Hanks Massey, 11, and his 9-year-old brother Davis Massey did the (almost) impossible. In back-to-back shots on the par-3 3rd hole at the TPC Sawgrass Stadium course, they both made aces.

At around 7:30 p.m. on July 10, the two brothers and their father Scott Massey reached No. 3's tee box. It's a 103-yard hole with water to the left of the green, a giant bunker in front and several smaller bunkers behind the pin. Plus, it's in full view of the massive clubhouse and the practice putting green -- no easy shot for anyone, much less two young golfers.
Their dad went first and missed the green. Then it was Hanks' turn.
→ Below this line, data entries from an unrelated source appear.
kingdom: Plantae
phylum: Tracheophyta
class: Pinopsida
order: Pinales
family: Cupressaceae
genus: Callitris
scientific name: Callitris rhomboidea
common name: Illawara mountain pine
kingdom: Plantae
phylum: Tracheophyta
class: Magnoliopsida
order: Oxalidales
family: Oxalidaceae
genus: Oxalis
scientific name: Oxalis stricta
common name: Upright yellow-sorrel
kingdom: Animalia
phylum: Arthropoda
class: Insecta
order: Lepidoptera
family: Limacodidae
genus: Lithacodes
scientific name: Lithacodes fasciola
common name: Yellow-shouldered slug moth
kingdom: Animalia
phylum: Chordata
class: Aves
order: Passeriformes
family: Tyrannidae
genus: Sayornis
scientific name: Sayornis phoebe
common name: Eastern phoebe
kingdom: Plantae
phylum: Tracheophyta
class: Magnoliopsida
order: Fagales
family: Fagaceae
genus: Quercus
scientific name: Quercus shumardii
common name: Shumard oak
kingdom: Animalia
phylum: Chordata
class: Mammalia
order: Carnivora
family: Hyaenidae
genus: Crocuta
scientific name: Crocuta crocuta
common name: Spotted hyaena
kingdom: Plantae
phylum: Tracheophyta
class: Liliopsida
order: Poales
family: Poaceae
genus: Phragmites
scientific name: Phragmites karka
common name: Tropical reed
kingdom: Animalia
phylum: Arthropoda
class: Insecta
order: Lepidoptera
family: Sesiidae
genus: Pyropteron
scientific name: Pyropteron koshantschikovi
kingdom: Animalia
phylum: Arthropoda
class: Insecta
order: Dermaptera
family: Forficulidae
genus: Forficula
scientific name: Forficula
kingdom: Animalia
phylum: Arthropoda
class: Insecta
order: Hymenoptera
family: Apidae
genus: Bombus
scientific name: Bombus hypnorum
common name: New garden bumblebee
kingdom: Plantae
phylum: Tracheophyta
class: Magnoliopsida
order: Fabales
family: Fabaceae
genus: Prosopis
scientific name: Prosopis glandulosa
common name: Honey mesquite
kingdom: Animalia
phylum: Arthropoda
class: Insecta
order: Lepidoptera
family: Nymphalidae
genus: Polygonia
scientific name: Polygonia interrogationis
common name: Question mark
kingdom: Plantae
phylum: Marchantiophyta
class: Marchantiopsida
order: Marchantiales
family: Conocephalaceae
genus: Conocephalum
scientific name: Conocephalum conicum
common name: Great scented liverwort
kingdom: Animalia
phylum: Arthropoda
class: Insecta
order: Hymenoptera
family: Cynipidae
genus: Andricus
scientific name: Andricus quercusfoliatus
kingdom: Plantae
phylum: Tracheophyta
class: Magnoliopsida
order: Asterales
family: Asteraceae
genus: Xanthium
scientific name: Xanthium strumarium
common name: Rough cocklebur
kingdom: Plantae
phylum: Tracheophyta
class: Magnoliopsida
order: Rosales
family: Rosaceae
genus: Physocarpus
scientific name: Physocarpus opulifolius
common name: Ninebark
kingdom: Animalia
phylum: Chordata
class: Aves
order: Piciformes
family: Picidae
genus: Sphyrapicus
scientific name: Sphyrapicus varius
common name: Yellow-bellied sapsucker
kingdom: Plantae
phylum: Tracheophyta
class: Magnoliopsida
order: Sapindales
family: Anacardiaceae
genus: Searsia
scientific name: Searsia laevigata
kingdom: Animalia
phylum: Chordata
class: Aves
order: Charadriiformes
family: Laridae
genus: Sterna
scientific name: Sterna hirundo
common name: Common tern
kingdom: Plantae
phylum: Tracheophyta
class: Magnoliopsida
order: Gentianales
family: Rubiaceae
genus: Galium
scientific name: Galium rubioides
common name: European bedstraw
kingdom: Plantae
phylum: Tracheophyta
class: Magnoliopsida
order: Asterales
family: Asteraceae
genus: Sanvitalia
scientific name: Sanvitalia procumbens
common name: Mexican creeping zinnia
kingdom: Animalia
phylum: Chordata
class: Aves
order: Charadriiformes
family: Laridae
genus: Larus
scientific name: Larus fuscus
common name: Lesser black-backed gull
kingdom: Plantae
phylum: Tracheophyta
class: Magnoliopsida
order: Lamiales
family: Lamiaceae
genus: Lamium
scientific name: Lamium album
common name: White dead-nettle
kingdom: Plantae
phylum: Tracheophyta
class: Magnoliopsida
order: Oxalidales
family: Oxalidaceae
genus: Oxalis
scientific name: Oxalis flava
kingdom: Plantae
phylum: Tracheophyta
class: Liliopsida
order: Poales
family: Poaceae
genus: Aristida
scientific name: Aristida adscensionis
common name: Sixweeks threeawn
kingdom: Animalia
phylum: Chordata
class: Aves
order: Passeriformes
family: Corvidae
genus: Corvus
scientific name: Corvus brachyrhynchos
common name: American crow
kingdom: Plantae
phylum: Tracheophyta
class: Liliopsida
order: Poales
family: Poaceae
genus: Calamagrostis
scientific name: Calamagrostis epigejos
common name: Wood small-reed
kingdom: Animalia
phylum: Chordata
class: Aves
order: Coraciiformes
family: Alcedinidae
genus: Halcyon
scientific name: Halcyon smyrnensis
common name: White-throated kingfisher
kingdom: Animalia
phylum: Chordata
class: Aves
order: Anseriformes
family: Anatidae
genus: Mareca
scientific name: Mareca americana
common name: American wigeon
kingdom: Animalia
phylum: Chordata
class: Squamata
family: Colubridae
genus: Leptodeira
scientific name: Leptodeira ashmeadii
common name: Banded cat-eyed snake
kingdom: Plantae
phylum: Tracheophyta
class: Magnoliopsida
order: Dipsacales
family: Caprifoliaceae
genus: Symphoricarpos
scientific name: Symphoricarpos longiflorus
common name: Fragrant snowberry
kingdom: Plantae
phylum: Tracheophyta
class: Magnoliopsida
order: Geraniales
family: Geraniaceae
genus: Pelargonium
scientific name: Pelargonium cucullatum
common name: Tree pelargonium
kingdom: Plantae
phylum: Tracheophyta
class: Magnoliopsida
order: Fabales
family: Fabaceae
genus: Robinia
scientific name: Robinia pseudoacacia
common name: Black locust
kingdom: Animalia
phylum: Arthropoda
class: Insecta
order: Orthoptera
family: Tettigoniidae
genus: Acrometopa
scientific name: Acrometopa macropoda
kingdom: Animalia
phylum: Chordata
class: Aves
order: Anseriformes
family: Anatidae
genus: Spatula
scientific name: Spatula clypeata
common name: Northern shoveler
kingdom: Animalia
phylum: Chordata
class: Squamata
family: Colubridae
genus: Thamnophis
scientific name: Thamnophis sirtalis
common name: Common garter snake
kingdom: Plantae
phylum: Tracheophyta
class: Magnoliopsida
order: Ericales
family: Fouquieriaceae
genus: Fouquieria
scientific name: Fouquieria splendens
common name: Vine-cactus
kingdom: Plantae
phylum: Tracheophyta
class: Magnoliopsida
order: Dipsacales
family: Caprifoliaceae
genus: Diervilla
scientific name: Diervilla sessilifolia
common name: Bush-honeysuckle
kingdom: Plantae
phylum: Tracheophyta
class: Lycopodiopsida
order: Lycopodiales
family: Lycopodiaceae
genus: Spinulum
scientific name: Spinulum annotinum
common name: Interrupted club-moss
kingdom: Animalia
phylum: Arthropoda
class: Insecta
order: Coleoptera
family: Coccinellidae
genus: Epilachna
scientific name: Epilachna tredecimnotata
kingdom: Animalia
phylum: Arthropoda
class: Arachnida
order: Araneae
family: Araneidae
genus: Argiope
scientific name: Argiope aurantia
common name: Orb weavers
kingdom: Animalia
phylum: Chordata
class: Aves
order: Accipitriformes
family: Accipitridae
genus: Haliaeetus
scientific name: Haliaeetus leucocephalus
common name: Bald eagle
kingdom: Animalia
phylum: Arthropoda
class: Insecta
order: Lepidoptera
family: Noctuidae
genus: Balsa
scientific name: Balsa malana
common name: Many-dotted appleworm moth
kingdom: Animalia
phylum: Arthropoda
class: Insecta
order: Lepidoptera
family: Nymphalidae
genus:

He pulled out his 9-iron, took a swing and watched it sail towards the green. It kicked right then tracked towards the hole but neither Hanks nor Scott could see exactly where it ended up. Was it behind the green in a bunker? Past the flag on the green? In the hole?
Hanks and Scott sprinted up to the green, ran to the cup and found the ball inside. They started whooping and hollering. Scott got out his Blackberry and gave it to Hanks, who called his mom at home and his grandmother in Colorado.
It was around that point that the family remembered something -- Davis hadn't hit his tee shot. He'd joined big brother and his father on the green after Hanks' hole-in-one and returned to the tee box for his shot.
"I trudged back because knew I wasn't going to hit a hole-in-one because it's like a one in one billion chance," Davis said later to the Jacksonville Times-Union.
When Golf Digest calculated the odds for two players making a hole-in-one in the same round, on the same hole, it came out as 17 million to 1. Not exactly one in a billion but certainly not a common phenomenon.
Davis grabbed his 8-iron, swung with ease and what happened next defied probability. Scott and Hanks, still on the phone with his grandmother and giving a play-by-play, watched the ball veer towards the hole.
You can only imagine what was going through their minds. No way that's going to go in, right? Unreal, that's getting closer. It's in the hole!
"Honestly, I think it's lost on them," Scott, a senior director of marketing at the PGA TOUR, said. "They are of course excited about their respective holes-in-one and the odds of that happening and so forth but I think that's a little bit lost on them. I don't think they can quite grasp what 17 million to one means."
Naturally, the local Jacksonville paper hopped on the story. The boys shot a video -- in one take, no less -- with a re-enactment of their aces. But gaining a little fame isn't what they're most excited about. Anyone who makes a hole-in-one at TPC Sawgrass gets their name on a plaque just outside the locker room entrance in the clubhouse.
"Getting their names on those plaques probably mean more to them than anything," said their dad. "Here's the other thing that's funny -- there are some famous (PGA TOUR) names on there, which is so cool, but they are more excited about the fact that one of their golfing buddies is on there. He had one in May and their name is going on there with him.
"Years from now, I think they'll really cherish that names like Greg Norman and other great players are on there."
The boys have played golf nearly all their lives and are devoted to the game in the summer. Like most active boys, once school starts again and football season rolls around, golf will fall to the wayside and they'll renew their love for football.
"It's kind of whatever sport is in season," Scott said. "During the summer they are on fire for golf. But they will be equally on fire for football."
Scott and his wife are trying to stress to the boys that, while holes-in-one do involve skill, much of it is luck. Good grades are an accomplishment, a hole-in-one is about 50 percent chance. Still, the boys will each get a new club for their unbelievable aces.
"We are trying to keep it in perspective that what happened is essentially luck times luck equals a miracle. We are not putting it on par with making good grades in school," Scott said. "There are great golfers who never make a hole-in-one and not-so-great ones that do. It's kind of a whimsical thing."
And a thing that the boys and Dad will remember for the rest of their lives.